▶ [SELECTION]
** BEGIN **

1

Still new to the world of Azure Databricks, the use of SparkR remains very obscure to me, even for very simple tasks...

It took me a very long time to find how to count distinct values, and I'm not sure it's the right way to go :

library(SparkR)
sparkR.session()

DW <- sql("select * from db.mytable")
nb.var <- head(summarize(DW, n_distinct(DW$VAR)))

I thought I found, but nb.per is not an object, but still a dataframe...

class(nb.per)
[1] "data.frame"

I tried :

nb.per <- as.numeric(head(summarize(DW, n_distinct(DW$PERIODE))))

It seems ok, but I'm pretty sure there is a better way to achieve this ?

Thanks !

Discus23
  • 471
  • 2
  • 11

2 Answers2

0

The SparkR::sql function returns a SparkDataFrame.

In order to use this in R as an R data.frame, you can simply coerce it:

 as.data.frame(sql("select * from db.mytable"))

** END **

▶ [DATASET EXTRACT]
** BEGIN **

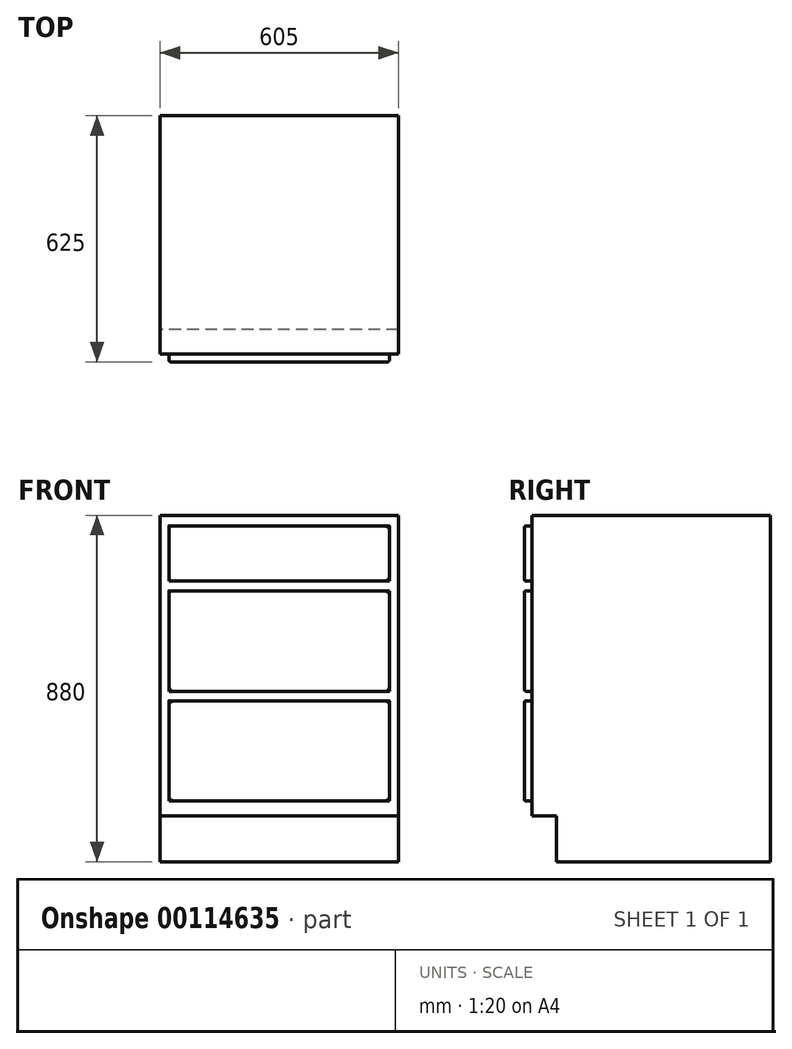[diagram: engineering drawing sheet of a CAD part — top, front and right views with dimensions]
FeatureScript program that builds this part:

** END **

▶ [WHAT YOU ARE ASKED TO DO]
Can you repeat, word for word, the stretch of the SparkR thread from "It took me a" through "<- head(summarize(DW, n_distinct(DW$VAR)))"?

▶ [SOLUTION TO THIS EXERCISE]
It took me a very long time to find how to count distinct values, and I'm not sure it's the right way to go :

library(SparkR)
sparkR.session()

DW <- sql("select * from db.mytable")
nb.var <- head(summarize(DW, n_distinct(DW$VAR)))